(What is being asked) Each record below is to be restated word for word.
=== Data to examine ===
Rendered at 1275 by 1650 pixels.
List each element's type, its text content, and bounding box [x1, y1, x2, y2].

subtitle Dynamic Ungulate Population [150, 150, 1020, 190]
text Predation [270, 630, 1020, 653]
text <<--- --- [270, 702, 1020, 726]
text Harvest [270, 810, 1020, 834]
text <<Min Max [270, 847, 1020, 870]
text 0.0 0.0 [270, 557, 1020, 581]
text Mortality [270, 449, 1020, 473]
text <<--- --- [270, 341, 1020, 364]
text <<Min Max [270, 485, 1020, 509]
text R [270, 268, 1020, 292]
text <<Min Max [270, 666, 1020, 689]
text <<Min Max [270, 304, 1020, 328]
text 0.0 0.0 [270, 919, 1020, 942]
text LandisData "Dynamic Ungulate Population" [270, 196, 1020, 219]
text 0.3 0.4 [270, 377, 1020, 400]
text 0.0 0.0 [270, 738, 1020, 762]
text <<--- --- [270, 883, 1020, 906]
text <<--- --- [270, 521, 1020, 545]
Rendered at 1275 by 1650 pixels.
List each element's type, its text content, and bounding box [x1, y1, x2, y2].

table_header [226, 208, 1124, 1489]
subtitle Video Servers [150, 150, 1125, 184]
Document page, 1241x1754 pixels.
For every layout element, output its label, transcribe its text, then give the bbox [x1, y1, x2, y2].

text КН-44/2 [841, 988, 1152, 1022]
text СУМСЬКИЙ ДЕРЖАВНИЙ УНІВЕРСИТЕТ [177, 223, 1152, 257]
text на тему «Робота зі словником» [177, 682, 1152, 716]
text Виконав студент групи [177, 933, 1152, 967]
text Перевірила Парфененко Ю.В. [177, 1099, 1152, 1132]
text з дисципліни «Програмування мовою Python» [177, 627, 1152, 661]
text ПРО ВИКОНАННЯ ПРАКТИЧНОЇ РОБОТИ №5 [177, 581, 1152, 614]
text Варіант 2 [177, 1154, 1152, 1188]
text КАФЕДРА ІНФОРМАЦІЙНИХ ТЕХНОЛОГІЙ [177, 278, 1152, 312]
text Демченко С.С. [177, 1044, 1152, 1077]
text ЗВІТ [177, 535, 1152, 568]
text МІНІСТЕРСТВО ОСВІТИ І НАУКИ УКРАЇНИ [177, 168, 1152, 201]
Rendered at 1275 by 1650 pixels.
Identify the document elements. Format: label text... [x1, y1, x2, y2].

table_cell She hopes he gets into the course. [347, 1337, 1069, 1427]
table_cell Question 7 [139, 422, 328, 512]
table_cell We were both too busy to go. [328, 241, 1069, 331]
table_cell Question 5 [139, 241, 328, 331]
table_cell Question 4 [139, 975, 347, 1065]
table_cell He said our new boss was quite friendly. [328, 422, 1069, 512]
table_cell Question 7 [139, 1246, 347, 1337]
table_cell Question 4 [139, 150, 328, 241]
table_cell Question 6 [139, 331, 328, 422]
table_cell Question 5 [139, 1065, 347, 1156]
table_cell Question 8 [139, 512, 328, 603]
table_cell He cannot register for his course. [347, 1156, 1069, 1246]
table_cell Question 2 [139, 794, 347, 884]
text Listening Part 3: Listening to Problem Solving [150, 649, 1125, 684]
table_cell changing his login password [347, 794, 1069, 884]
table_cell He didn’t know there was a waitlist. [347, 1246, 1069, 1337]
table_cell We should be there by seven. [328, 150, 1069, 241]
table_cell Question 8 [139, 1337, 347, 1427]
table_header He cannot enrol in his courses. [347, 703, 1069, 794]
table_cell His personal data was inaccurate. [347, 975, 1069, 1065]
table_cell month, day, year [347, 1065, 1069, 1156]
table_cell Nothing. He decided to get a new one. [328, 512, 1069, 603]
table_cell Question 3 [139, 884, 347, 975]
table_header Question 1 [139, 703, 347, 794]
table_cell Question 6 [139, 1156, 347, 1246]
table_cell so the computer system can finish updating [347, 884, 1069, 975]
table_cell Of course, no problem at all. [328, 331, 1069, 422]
===
(Written solution)
Rendered at 1275 by 1650 pixels.
List each element's type, its text content, and bounding box [x1, y1, x2, y2].

subtitle Dynamic Ungulate Population [150, 150, 1020, 190]
text Predation [270, 630, 1020, 653]
text <<--- --- [270, 702, 1020, 726]
text Harvest [270, 810, 1020, 834]
text <<Min Max [270, 847, 1020, 870]
text 0.0 0.0 [270, 557, 1020, 581]
text Mortality [270, 449, 1020, 473]
text <<--- --- [270, 341, 1020, 364]
text <<Min Max [270, 485, 1020, 509]
text R [270, 268, 1020, 292]
text <<Min Max [270, 666, 1020, 689]
text <<Min Max [270, 304, 1020, 328]
text 0.0 0.0 [270, 919, 1020, 942]
text LandisData "Dynamic Ungulate Population" [270, 196, 1020, 219]
text 0.3 0.4 [270, 377, 1020, 400]
text 0.0 0.0 [270, 738, 1020, 762]
text <<--- --- [270, 883, 1020, 906]
text <<--- --- [270, 521, 1020, 545]
Rendered at 1275 by 1650 pixels.
List each element's type, its text content, and bounding box [x1, y1, x2, y2].

table_header [226, 208, 1124, 1489]
subtitle Video Servers [150, 150, 1125, 184]
Document page, 1241x1754 pixels.
For every layout element, output its label, transcribe its text, then give the bbox [x1, y1, x2, y2].

text КН-44/2 [841, 988, 1152, 1022]
text СУМСЬКИЙ ДЕРЖАВНИЙ УНІВЕРСИТЕТ [177, 223, 1152, 257]
text на тему «Робота зі словником» [177, 682, 1152, 716]
text Виконав студент групи [177, 933, 1152, 967]
text Перевірила Парфененко Ю.В. [177, 1099, 1152, 1132]
text з дисципліни «Програмування мовою Python» [177, 627, 1152, 661]
text ПРО ВИКОНАННЯ ПРАКТИЧНОЇ РОБОТИ №5 [177, 581, 1152, 614]
text Варіант 2 [177, 1154, 1152, 1188]
text КАФЕДРА ІНФОРМАЦІЙНИХ ТЕХНОЛОГІЙ [177, 278, 1152, 312]
text Демченко С.С. [177, 1044, 1152, 1077]
text ЗВІТ [177, 535, 1152, 568]
text МІНІСТЕРСТВО ОСВІТИ І НАУКИ УКРАЇНИ [177, 168, 1152, 201]
Rendered at 1275 by 1650 pixels.
Identify the document elements. Format: label text... [x1, y1, x2, y2].

table_cell She hopes he gets into the course. [347, 1337, 1069, 1427]
table_cell Question 7 [139, 422, 328, 512]
table_cell We were both too busy to go. [328, 241, 1069, 331]
table_cell Question 5 [139, 241, 328, 331]
table_cell Question 4 [139, 975, 347, 1065]
table_cell He said our new boss was quite friendly. [328, 422, 1069, 512]
table_cell Question 7 [139, 1246, 347, 1337]
table_cell Question 4 [139, 150, 328, 241]
table_cell Question 6 [139, 331, 328, 422]
table_cell Question 5 [139, 1065, 347, 1156]
table_cell Question 8 [139, 512, 328, 603]
table_cell He cannot register for his course. [347, 1156, 1069, 1246]
table_cell Question 2 [139, 794, 347, 884]
text Listening Part 3: Listening to Problem Solving [150, 649, 1125, 684]
table_cell changing his login password [347, 794, 1069, 884]
table_cell He didn’t know there was a waitlist. [347, 1246, 1069, 1337]
table_cell We should be there by seven. [328, 150, 1069, 241]
table_cell Question 8 [139, 1337, 347, 1427]
table_header He cannot enrol in his courses. [347, 703, 1069, 794]
table_cell His personal data was inaccurate. [347, 975, 1069, 1065]
table_cell month, day, year [347, 1065, 1069, 1156]
table_cell Nothing. He decided to get a new one. [328, 512, 1069, 603]
table_cell Question 3 [139, 884, 347, 975]
table_header Question 1 [139, 703, 347, 794]
table_cell Question 6 [139, 1156, 347, 1246]
table_cell so the computer system can finish updating [347, 884, 1069, 975]
table_cell Of course, no problem at all. [328, 331, 1069, 422]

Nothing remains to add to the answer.